We do not have to guess how these social radicals intend to force submission to students who openly live in homosexual lifestyles or claim to be a different gender than their biological status. They want to dry up the funding for these Christian schools.
Paul Southwick, a lawyer who has represented students expelled for practicing deviant lifestyles, told The Column. “The trend of religiously affiliated, but publicly financed, colleges receiving exemptions from the U.S. Department of Education in order to discriminate against LGBTQ students and employees is disturbing. While we are seeing increased protections for transgender, intersex and LGB students through Title IX, we are also seeing the protections of Title IX gutted at the very institutions where students need those protections the most.”
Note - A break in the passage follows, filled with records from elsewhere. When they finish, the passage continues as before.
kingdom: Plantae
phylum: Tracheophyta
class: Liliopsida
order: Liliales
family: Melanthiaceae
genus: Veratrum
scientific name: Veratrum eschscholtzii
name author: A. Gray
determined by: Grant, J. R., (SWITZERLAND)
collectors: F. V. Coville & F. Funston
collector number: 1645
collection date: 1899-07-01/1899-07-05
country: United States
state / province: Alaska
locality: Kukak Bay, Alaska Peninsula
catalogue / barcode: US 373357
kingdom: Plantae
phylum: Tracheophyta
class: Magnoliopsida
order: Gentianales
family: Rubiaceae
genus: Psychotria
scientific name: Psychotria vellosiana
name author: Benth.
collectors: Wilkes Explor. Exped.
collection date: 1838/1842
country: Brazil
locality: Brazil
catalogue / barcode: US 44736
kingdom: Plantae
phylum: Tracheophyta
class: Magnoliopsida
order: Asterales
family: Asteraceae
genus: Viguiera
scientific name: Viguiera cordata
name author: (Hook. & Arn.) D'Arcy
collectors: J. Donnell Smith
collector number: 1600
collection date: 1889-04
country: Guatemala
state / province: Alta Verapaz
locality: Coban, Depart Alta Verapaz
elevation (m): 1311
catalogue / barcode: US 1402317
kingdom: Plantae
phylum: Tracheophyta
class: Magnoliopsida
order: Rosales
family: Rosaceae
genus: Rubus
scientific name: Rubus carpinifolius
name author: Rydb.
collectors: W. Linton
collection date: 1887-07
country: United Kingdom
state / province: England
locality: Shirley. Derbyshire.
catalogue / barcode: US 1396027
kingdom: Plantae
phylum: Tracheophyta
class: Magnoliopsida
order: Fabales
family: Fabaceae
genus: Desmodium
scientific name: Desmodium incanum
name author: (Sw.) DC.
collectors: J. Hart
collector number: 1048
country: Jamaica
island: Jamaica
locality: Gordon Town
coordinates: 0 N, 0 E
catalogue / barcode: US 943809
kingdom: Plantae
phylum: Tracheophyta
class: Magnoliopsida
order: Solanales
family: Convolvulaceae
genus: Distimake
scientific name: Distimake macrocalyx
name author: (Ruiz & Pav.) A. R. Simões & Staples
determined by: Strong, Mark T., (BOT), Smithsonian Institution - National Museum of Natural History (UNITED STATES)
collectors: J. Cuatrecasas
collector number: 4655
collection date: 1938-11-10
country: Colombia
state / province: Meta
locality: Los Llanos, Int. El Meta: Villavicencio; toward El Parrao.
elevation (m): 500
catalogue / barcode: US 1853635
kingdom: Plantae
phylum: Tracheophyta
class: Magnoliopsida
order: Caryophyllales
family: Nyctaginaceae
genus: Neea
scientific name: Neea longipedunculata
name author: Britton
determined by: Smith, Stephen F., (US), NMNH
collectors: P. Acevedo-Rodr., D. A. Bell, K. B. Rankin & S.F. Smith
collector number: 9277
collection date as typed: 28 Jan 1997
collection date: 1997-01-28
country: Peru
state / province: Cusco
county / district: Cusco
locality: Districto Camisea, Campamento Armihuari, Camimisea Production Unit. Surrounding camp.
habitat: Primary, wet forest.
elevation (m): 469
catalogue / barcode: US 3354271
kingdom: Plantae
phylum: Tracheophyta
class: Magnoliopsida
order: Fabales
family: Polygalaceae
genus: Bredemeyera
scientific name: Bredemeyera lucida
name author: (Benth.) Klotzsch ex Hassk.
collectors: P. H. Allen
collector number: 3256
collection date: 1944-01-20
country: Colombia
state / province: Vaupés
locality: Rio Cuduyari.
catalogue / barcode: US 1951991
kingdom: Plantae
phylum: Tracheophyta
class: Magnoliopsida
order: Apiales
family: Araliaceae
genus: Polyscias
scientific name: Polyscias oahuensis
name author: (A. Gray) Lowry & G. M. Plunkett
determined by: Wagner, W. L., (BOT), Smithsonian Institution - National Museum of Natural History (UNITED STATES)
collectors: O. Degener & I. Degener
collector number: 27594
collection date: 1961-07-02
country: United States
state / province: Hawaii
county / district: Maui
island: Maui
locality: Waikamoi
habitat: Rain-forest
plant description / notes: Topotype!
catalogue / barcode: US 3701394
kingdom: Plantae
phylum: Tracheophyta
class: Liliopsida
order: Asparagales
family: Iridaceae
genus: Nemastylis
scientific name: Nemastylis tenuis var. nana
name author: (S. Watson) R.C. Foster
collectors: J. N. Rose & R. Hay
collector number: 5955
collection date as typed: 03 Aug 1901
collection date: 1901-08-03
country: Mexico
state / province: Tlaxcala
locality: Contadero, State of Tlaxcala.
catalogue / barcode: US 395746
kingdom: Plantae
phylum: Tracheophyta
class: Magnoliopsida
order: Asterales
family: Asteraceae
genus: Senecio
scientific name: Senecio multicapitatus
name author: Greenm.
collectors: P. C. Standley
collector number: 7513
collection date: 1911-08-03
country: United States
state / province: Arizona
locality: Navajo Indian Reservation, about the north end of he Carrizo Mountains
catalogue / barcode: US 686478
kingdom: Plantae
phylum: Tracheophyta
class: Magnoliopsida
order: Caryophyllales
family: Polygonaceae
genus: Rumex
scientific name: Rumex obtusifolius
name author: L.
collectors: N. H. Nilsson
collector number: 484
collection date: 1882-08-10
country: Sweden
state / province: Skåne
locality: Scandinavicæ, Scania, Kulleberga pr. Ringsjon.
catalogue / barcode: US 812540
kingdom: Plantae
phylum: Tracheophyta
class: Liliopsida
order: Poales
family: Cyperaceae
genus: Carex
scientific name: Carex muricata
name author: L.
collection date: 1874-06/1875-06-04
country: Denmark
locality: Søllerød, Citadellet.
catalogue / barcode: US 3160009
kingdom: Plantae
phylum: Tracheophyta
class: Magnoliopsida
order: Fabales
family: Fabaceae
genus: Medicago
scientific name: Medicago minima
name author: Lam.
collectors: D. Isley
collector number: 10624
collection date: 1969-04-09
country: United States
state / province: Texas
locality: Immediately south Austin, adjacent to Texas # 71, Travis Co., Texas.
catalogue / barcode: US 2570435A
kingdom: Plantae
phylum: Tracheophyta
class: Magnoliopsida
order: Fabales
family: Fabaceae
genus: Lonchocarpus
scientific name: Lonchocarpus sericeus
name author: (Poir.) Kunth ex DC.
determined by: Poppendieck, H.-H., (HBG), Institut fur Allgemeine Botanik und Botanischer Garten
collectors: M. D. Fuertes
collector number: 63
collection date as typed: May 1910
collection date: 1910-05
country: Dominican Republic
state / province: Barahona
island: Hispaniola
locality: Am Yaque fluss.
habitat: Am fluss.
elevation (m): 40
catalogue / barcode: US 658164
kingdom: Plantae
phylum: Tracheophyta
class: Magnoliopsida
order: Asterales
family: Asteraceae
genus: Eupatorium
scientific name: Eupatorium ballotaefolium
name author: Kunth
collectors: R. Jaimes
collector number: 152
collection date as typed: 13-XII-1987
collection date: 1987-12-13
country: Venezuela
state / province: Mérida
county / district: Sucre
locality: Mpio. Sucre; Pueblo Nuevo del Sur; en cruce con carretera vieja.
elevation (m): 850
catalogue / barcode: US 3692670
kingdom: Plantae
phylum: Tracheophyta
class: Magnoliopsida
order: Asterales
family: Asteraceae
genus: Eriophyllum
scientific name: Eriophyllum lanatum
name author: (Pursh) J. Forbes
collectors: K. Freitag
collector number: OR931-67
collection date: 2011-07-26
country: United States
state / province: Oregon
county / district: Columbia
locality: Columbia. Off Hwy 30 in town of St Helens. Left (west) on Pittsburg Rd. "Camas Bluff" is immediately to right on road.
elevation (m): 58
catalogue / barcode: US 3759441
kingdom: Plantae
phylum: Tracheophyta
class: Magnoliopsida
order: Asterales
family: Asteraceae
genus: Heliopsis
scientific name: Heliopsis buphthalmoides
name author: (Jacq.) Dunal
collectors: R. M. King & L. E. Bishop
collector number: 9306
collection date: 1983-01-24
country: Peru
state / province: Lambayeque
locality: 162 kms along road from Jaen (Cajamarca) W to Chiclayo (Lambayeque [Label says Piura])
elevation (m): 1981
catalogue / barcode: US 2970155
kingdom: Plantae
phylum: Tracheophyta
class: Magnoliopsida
In other words, Christian colleges are in the crosshairs for their opposition to accepting the homosexual or transgender lifestyle. And the weapon to be used against them is money, stripping them of the ability to receive tuition from their students who attend their schools by obtaining federal grants. Shane Windmeyer of Campus Pride explicitly called for an end to public funds being used by students at private Christian schools who “discriminate” against LGBTQ students.
He decried the nearly $130 million in annual taxpayer funds that go to Christian colleges and universities. “If a college receives public funding, it should have to follow public laws. The government should be perfectly within its rights to make taxpayer funded aid to these colleges contingent on compliance with generally applicable nondiscrimination laws. If a college wished to continue discriminating against LGBTQ students and employees, it could do so on its own dime.”
This should provide a cautionary flag for those who favor government vouchers for education below the college level. Private secondary and elementary schools would surely be the next targeted, if they received vouchers.
Southwick suggested other ways to intimidate colleges and universities into compliance, including filing a complaint with accreditation institutions. While in the abstract, accreditation seems like a reasonable way to validate college diplomas (to keep down fraudulent degree mills, for example), the brutal truth is that liberals have used accreditation as yet another way to advance their liberal agenda. For example, colleges and universities are often bullied into hiring fewer white males so as to secure accreditation. Maybe they are not that blunt, but they are reprimanded for failing to practice “diversity.”
And the Christian colleges and universities live under the cloud that these radicals will eventually find a leftist federal judge somewhere who will simply decide the religious exemptions of Title IX are supposedly unconstitutional.